Collected data:
§ §

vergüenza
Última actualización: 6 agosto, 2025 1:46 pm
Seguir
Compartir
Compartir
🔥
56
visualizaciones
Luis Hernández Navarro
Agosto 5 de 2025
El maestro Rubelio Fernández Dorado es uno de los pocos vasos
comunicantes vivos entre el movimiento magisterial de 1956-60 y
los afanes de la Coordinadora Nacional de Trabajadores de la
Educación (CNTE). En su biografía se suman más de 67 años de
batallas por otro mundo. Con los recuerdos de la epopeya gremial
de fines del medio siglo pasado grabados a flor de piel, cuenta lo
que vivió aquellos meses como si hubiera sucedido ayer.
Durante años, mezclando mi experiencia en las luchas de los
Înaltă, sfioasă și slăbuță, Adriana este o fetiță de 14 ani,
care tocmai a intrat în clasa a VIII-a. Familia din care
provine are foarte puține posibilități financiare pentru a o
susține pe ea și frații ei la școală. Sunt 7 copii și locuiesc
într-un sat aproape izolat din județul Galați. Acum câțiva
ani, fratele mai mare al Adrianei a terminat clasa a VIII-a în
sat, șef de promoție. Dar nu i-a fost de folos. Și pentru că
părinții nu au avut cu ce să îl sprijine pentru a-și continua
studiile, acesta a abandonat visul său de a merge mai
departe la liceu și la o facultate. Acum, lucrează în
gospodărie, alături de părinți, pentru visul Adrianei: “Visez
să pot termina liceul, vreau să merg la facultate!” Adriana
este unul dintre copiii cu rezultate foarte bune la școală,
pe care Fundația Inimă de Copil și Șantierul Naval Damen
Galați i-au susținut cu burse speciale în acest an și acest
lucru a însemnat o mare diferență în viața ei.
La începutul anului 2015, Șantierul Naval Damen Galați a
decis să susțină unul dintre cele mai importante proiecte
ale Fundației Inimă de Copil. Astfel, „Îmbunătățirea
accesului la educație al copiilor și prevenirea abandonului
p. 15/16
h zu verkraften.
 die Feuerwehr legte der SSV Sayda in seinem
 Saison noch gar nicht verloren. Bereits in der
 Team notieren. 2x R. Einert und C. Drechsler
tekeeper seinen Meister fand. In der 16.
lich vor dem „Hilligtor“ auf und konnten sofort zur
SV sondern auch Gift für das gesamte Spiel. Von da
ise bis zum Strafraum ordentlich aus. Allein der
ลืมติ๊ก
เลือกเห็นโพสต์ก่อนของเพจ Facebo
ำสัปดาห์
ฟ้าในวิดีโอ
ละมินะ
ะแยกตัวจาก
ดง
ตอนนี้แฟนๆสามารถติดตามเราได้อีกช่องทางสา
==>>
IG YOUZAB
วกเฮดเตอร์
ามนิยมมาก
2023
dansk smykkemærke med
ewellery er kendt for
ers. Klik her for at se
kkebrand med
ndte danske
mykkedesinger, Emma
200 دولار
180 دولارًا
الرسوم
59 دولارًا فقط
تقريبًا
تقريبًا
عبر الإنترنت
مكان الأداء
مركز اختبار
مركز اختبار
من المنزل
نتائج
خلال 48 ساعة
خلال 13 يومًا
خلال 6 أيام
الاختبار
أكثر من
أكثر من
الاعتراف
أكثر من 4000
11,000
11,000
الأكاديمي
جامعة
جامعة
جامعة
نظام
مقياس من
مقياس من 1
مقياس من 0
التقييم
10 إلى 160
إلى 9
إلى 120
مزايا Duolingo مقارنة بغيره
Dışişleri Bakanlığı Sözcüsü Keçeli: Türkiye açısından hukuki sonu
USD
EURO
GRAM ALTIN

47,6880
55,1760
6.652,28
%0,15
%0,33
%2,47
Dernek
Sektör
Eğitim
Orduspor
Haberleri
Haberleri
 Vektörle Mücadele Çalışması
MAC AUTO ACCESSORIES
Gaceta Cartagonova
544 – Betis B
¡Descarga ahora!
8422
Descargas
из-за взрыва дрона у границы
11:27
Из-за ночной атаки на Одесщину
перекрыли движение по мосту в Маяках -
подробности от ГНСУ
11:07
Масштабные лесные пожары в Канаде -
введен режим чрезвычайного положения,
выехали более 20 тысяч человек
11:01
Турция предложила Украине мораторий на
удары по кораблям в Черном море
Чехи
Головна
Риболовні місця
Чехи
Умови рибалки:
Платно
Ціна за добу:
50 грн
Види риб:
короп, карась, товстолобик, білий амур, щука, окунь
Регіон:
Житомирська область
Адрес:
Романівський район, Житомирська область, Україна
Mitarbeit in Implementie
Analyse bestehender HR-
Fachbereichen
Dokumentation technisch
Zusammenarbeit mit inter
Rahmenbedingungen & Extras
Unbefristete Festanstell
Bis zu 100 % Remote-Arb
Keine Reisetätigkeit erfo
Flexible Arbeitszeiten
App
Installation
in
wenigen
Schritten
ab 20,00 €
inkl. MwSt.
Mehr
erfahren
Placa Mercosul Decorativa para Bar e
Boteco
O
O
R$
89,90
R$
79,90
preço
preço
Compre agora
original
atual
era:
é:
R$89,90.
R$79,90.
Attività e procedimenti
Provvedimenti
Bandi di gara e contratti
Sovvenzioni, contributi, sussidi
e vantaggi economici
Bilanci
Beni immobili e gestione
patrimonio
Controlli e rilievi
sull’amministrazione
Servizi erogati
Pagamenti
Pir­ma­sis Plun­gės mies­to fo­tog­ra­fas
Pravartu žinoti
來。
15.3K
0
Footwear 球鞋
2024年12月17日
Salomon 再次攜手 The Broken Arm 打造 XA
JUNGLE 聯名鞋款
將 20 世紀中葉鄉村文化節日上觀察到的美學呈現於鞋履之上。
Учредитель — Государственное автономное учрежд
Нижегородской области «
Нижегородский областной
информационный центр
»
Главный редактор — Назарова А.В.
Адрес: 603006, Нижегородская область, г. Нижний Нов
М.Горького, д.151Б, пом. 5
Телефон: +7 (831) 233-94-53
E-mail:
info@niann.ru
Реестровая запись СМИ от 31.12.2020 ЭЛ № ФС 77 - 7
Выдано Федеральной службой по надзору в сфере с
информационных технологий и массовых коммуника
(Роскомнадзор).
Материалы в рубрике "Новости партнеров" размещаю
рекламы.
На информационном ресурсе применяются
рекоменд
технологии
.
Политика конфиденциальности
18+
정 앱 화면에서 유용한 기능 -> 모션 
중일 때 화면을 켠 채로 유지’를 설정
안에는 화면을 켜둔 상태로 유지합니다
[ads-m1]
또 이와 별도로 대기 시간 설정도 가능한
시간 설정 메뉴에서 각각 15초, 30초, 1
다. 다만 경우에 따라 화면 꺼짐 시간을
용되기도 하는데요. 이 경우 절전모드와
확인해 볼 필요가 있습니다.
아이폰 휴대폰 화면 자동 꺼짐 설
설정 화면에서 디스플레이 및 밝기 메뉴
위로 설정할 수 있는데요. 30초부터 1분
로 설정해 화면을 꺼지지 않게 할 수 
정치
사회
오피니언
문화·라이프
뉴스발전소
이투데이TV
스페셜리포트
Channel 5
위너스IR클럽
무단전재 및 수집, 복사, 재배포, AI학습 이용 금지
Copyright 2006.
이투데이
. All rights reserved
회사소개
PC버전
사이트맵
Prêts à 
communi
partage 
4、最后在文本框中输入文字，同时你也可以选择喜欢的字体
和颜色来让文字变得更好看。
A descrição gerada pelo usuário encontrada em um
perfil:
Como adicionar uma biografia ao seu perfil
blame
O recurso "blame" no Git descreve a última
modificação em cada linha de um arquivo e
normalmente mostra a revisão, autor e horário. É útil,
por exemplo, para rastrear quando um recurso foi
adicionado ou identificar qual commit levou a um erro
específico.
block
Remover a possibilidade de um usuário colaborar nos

§ §

* [What is expected]
As listed above, the lines from the line with "Salomon 再次攜手 The Broken Arm 打造 XA" to the line with "Главный редактор — Назарова А.В." are to be echoed exactly, with both ends included and nothing added.

* [Exercise answer]
Salomon 再次攜手 The Broken Arm 打造 XA
JUNGLE 聯名鞋款
將 20 世紀中葉鄉村文化節日上觀察到的美學呈現於鞋履之上。
Учредитель — Государственное автономное учрежд
Нижегородской области «
Нижегородский областной
информационный центр
»
Главный редактор — Назарова А.В.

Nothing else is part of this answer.